RECENT soaking rain in some summer-cropping areas, a buoyant price outlook, and adequate supplies of seed could see Australia plant its biggest ever mungbean area when the main summer planting window opens in December-January.
This is in line with the Australian Mungbean Association’s (AMA) vision, which says that by 2019, mungbean production will grow to produce an average 170,000 tonnes per annum through its permanent and prosperous fit in the farming system.
This would nudge the record production of 2016, when 150,000t was harvested.
Darling Downs-based Agrifoods Australia managing director, Rob Anderson, Dalby, said a shortage of sorghum and maize seed could push summer crop area into mungbeans.
“Mungbeans are a very clear option for many growers, and from Central Queensland to central New South Wales, there’s plenty of area that could be double-cropped or planted into what was fallow over winter.
“The opportunity is there for a very big mungbean crop, and maybe our biggest ever.”
Mungbeans are priced on three grades, with No. 1 mungbeans trading at a premium of around $50 -$100/t over processing-grade, and manufacturing-grade trading at $100-$200/t below.
“The price is still over $1000 a tonne for processing-grade mungbeans, and we’ve got plenty of interest from China; they will be a key buyer.”
Apart from Egypt on faba beans, mungbeans are Australia’s only major pulse market which is not dependent on India and its neighbours.
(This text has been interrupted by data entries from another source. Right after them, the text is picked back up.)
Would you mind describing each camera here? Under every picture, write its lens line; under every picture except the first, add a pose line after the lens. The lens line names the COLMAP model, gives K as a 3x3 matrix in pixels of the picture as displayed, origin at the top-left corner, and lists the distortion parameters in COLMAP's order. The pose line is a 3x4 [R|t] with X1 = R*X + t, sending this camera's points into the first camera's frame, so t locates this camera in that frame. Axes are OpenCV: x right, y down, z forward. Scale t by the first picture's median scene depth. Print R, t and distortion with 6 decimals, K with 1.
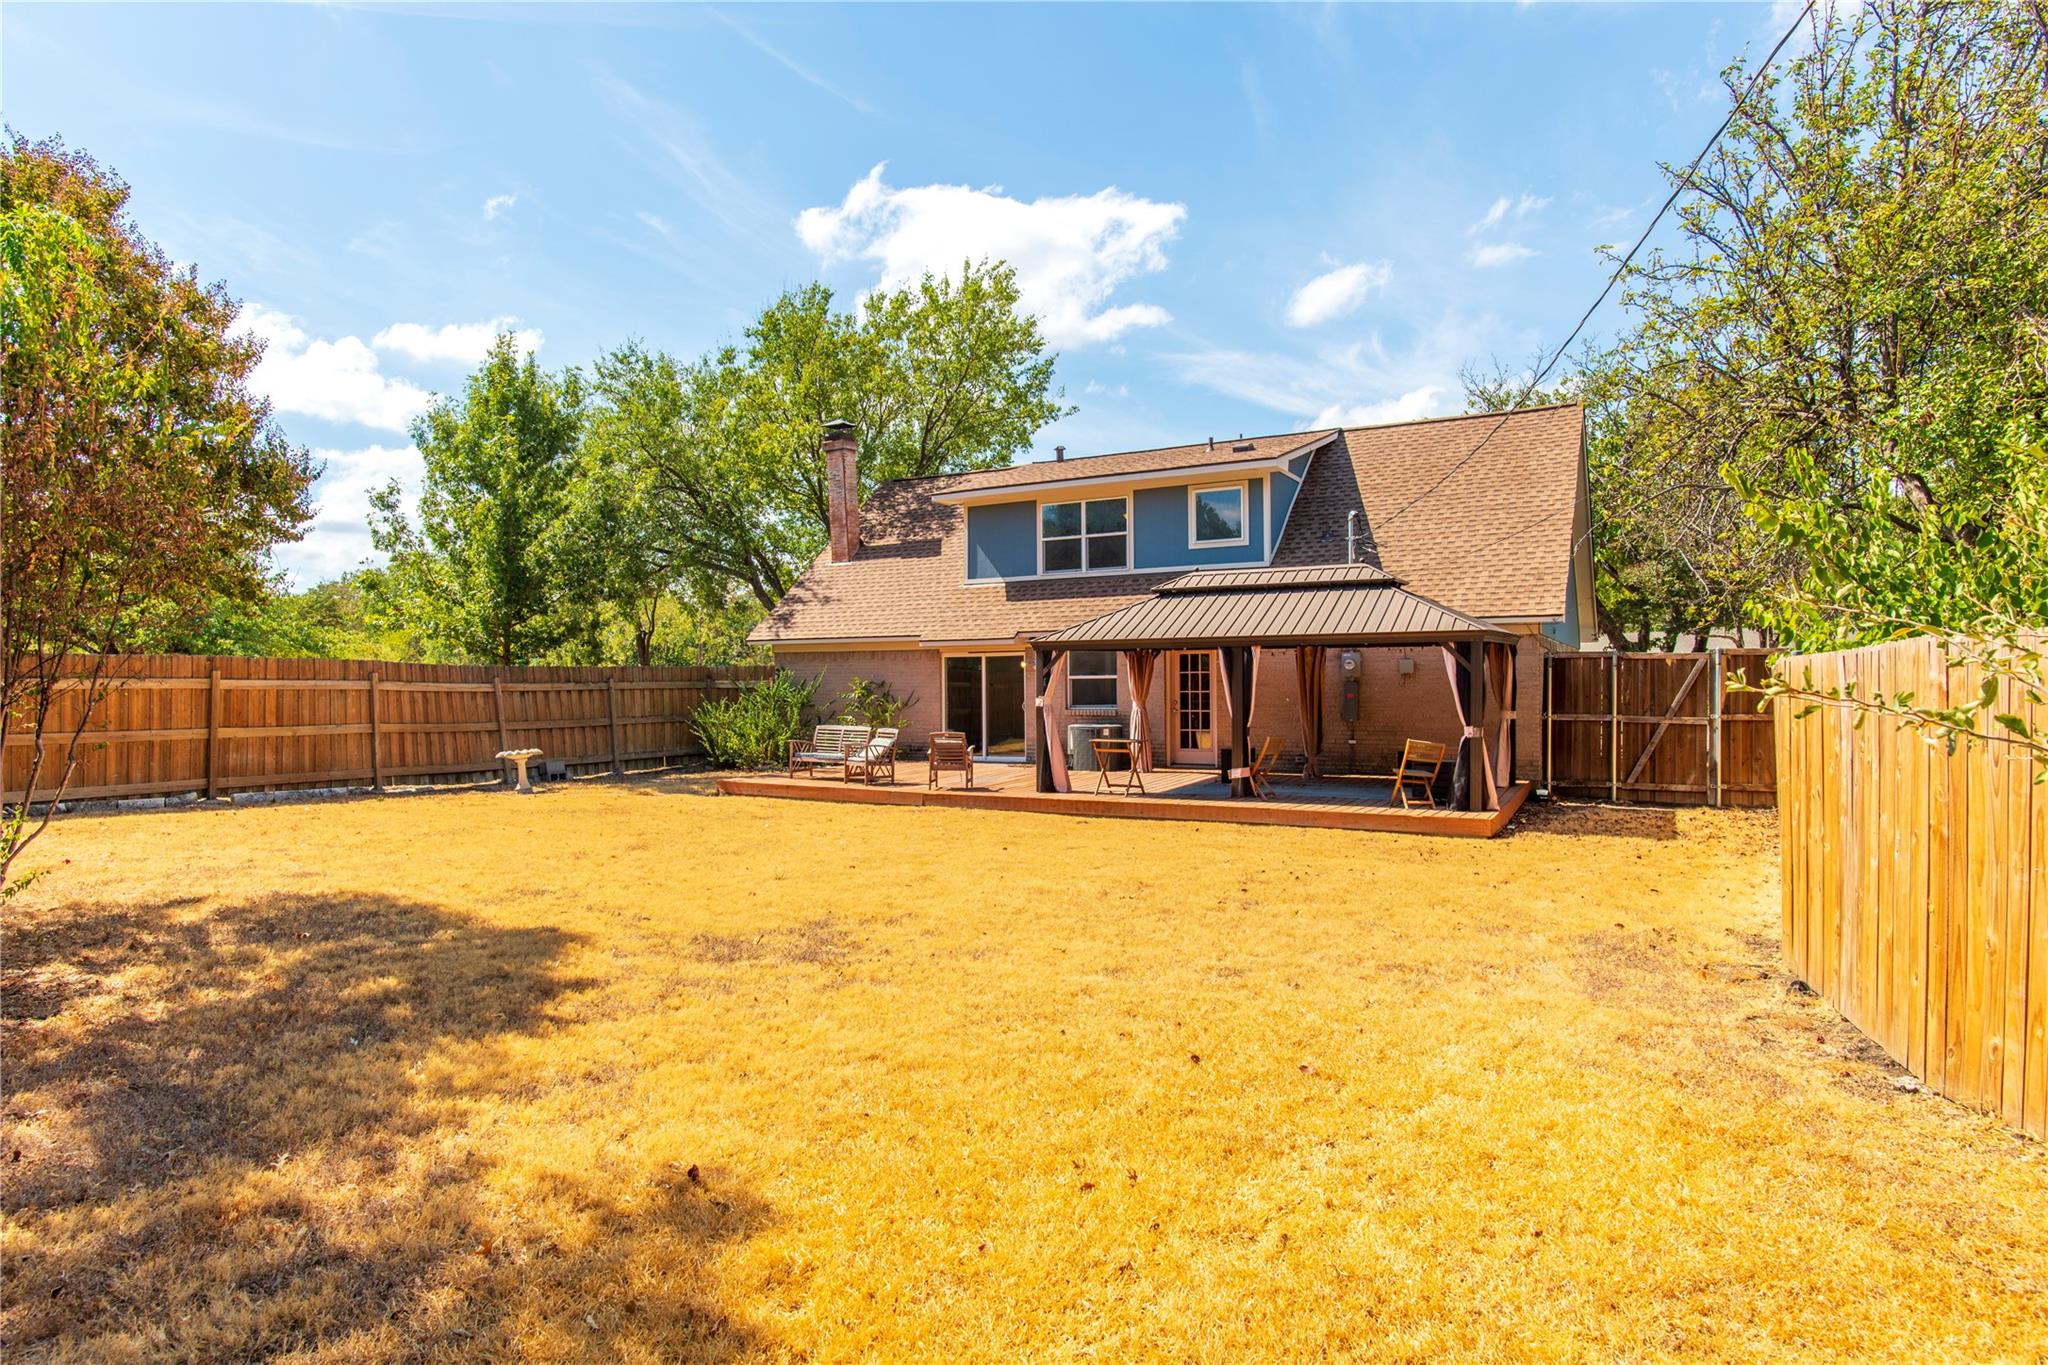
lens RADIAL K [[1175.9, 0, 1050.0], [0, 1175.9, 673.1], [0, 0, 1]] dist [-0.005850, 0.000612]
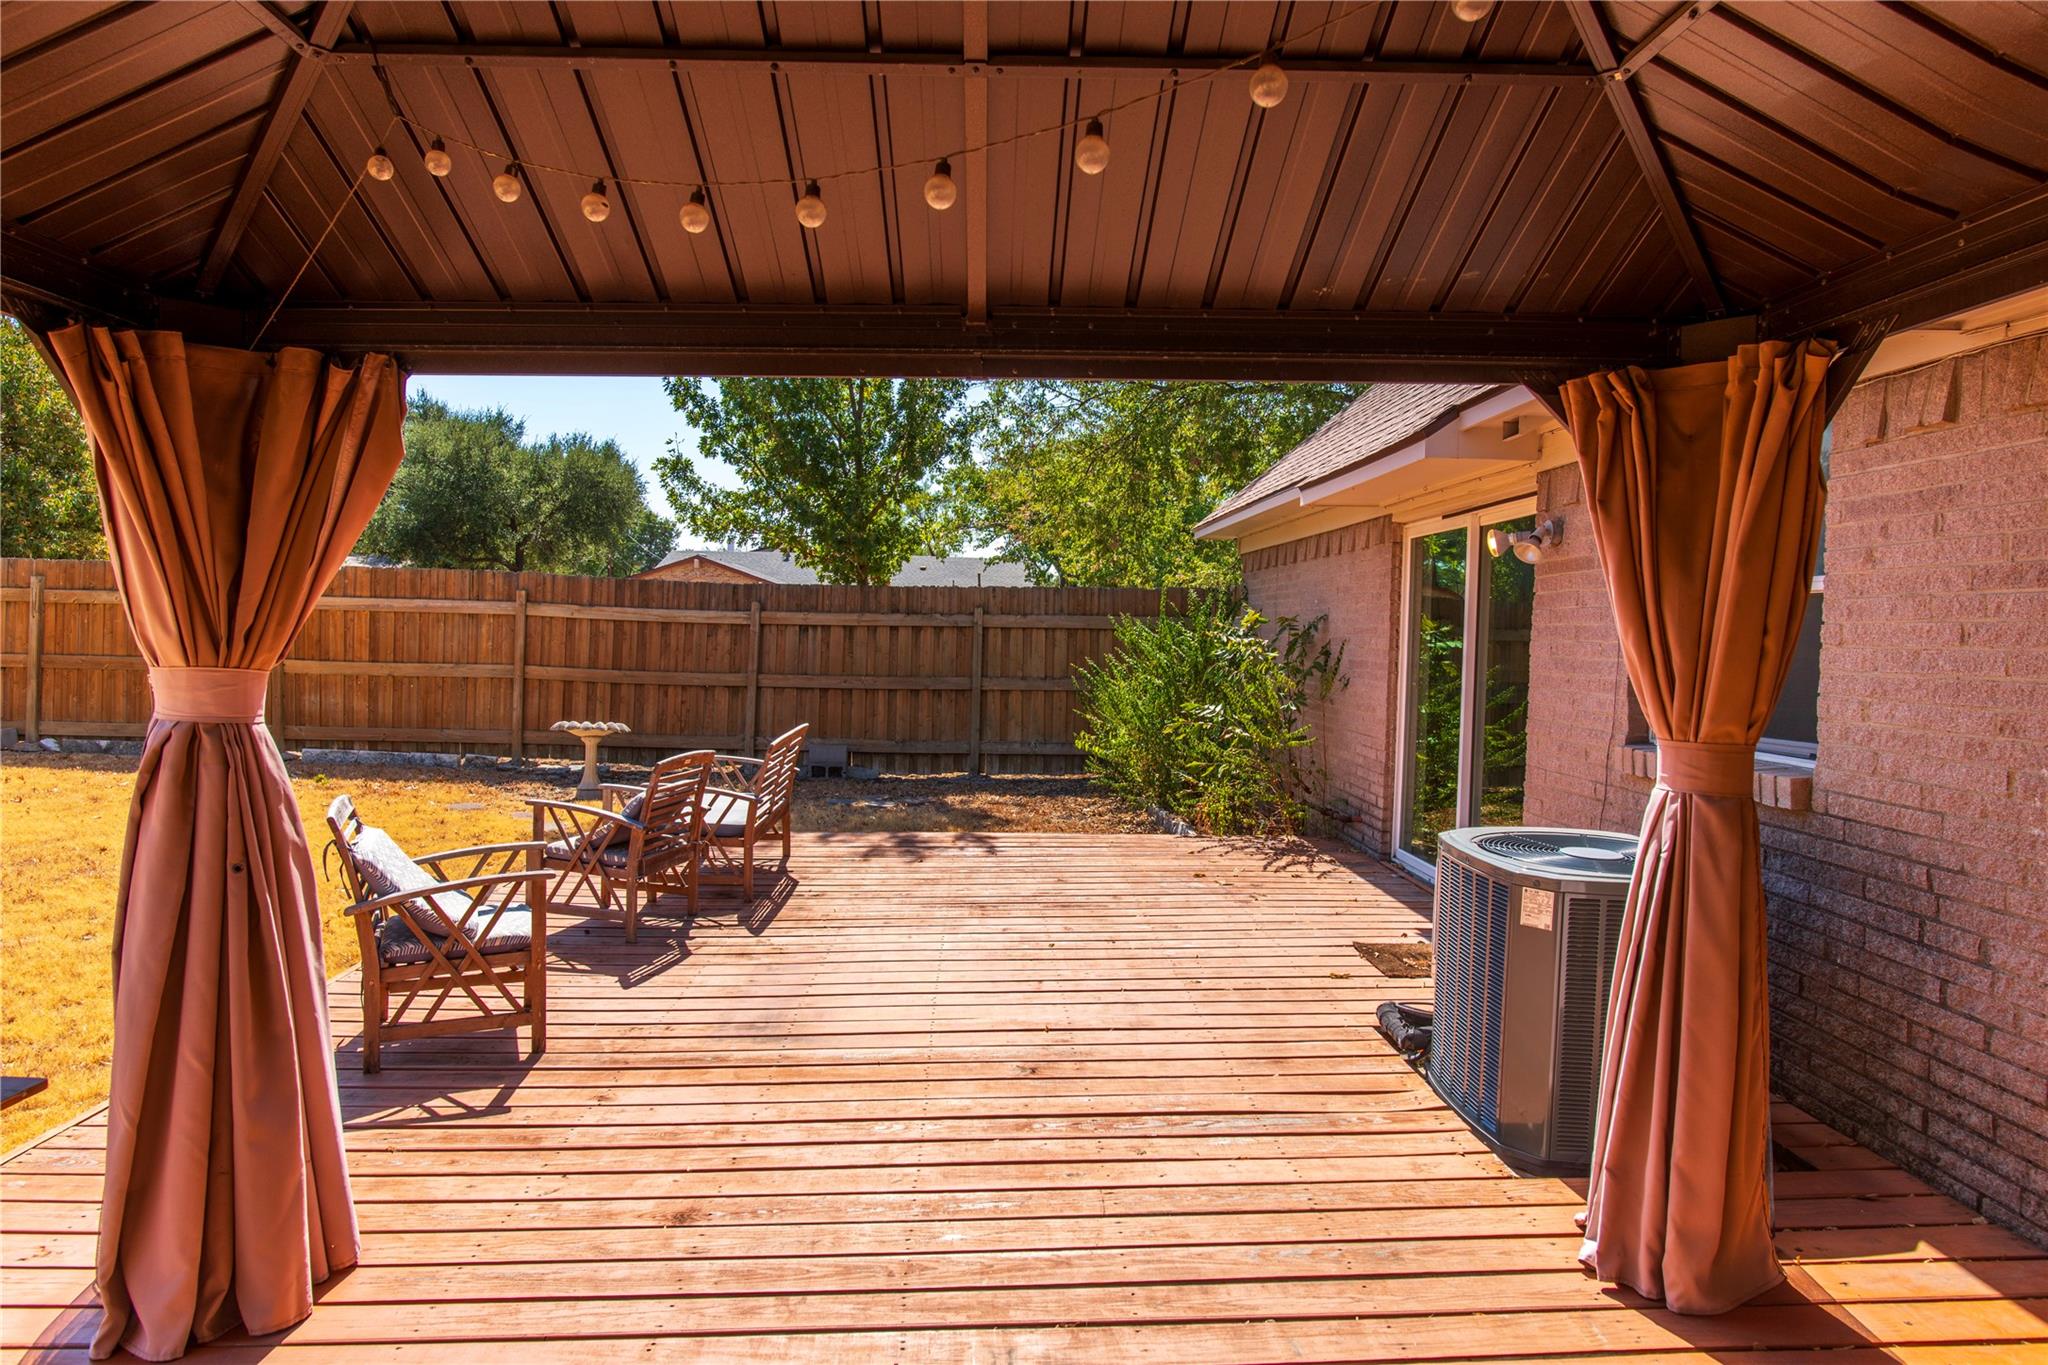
lens RADIAL K [[1175.9, 0, 1050.0], [0, 1175.9, 673.1], [0, 0, 1]] dist [-0.005850, 0.000612]
pose [[0.503052, 0.047568, -0.862946, 0.142105], [-0.015464, 0.998820, 0.046043, 0.009644], [0.864118, -0.009817, 0.503193, 0.774898]]
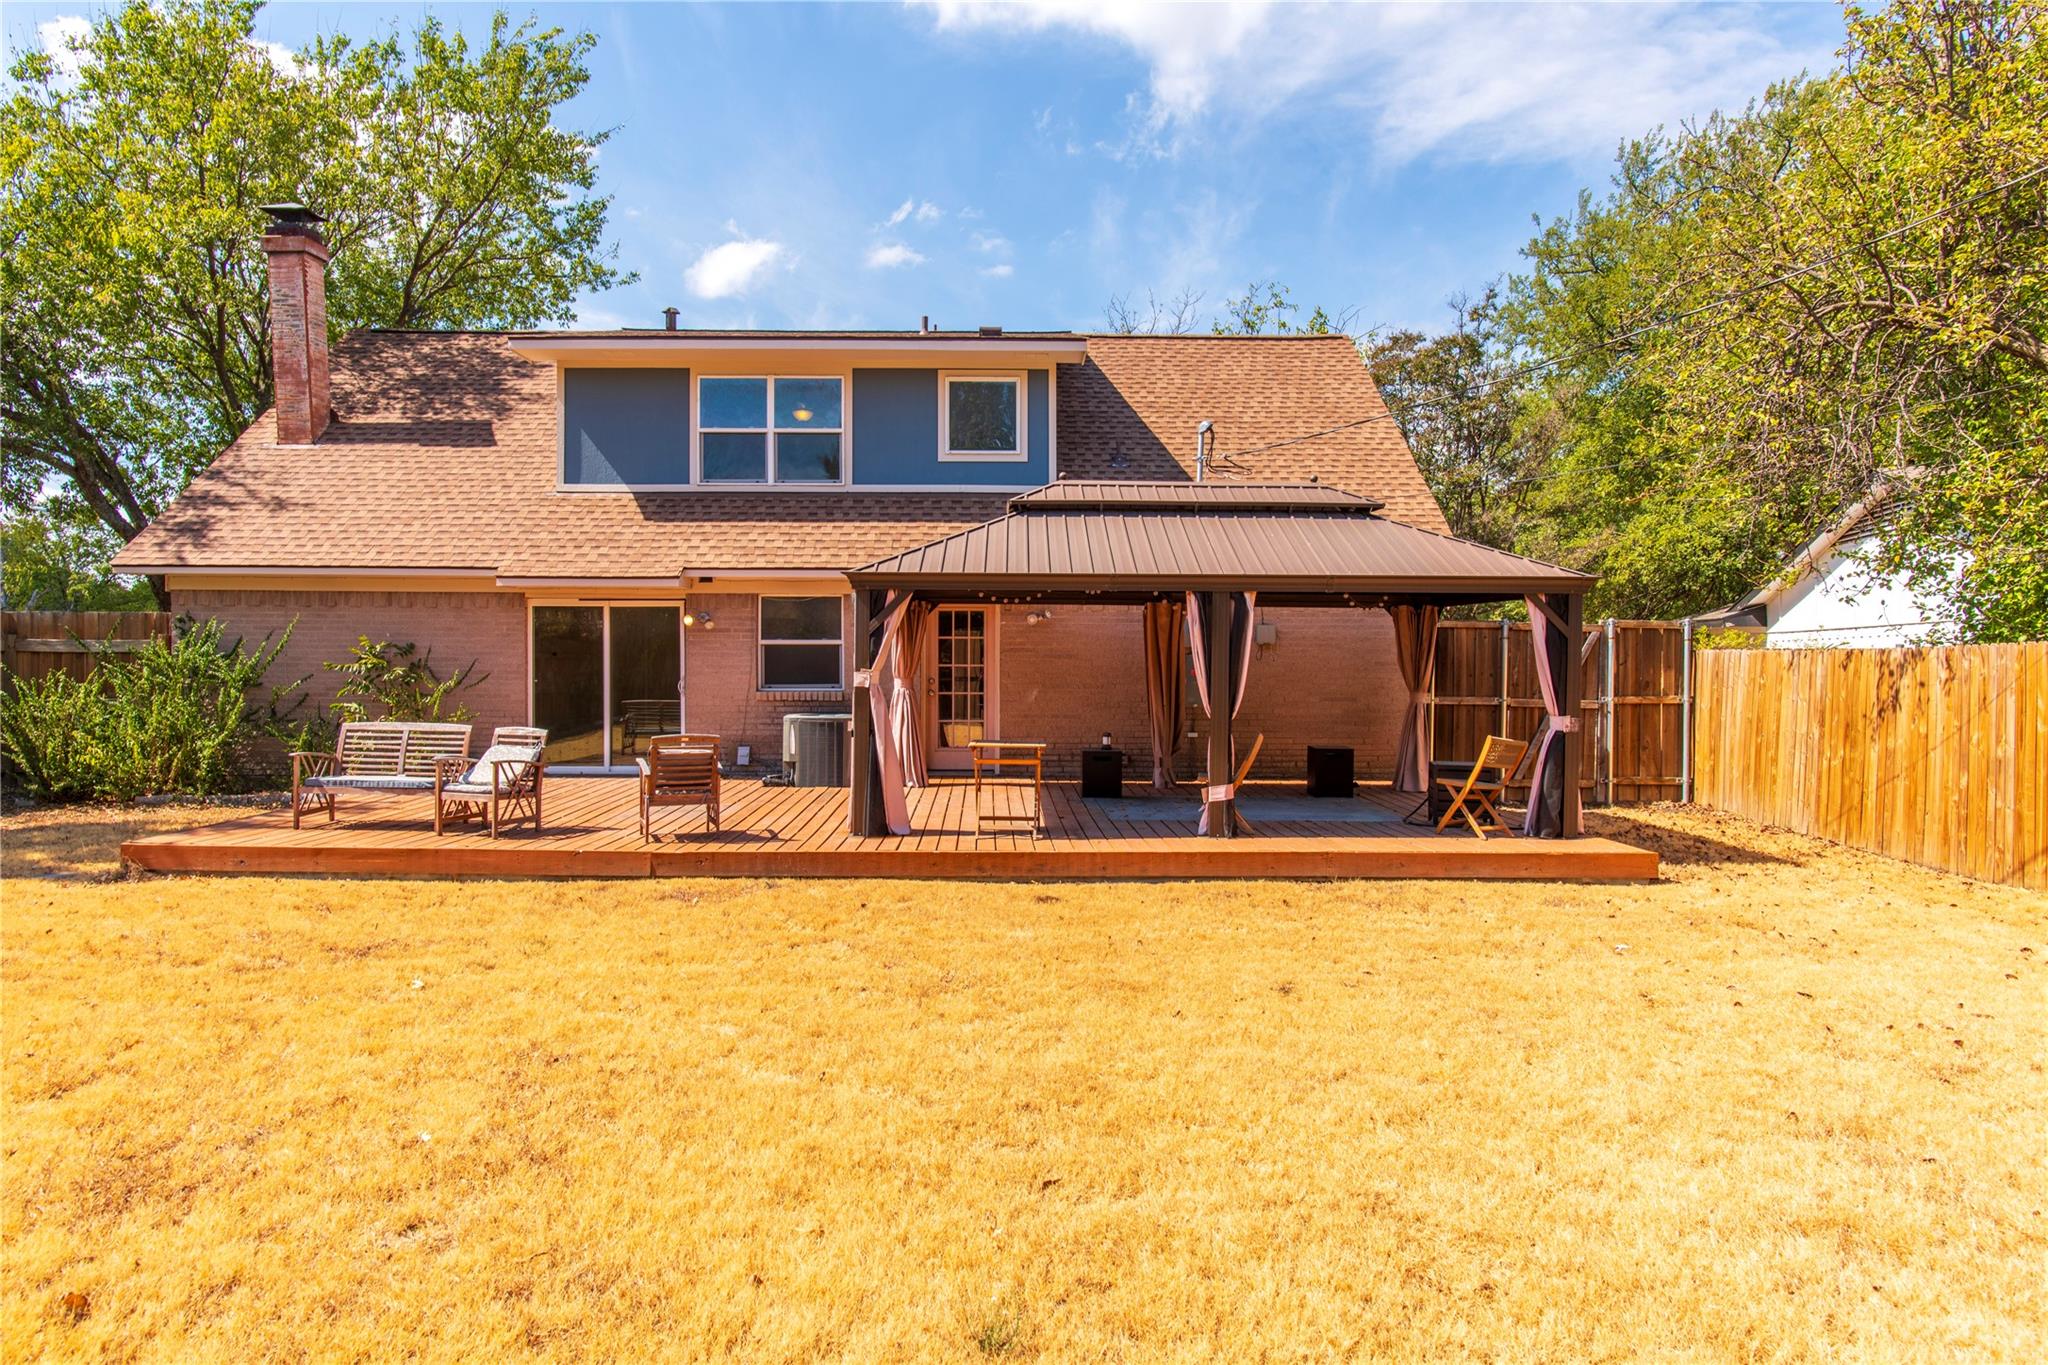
lens RADIAL K [[1175.9, 0, 1050.0], [0, 1175.9, 673.1], [0, 0, 1]] dist [-0.005850, 0.000612]
pose [[0.873261, 0.006090, 0.487214, -0.156015], [-0.014365, 0.999809, 0.013249, 0.009584], [-0.487041, -0.018568, 0.873182, 0.343545]]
That gives it the brightest prospects of any pulse currently offered out of Australia.
Mungbeans are a 90-day crop. Their major Australian export period starts in late March and runs through until June.
Mungbeans can be grown in the Australian tropics over winter, and Mr Anderson said Agrifoods Australia was receiving some seed which was now nearing the end of its harvest in the Ord region of Western Australia.
“Some of the product has been received, and the remainder will be loaded and despatched over the coming weeks to take the long journey across the country from Kununurra to Dalby.”
Mr Anderson said the Ord crops had generally yielded very well, and quality looked good.
“Samples have been sent away for testing to ensure purity and germination meet the required specifications.
“The message we’d like to get out there is that, whilst there is sufficient seed for a significant planting, demand could be unprecedented this year and seed may run short.”
Australia has a solid reputation for producing high-quality mungbeans based on their size, colour and consistency.
“We get a premium because of that, and because we are producing clean and safe food, which China cares about.”
Mr Anderson said recent expansions at pulse plants meant the industry was well placed to process a crop in the order of the 170,000t hoped for by the AMA in 2019.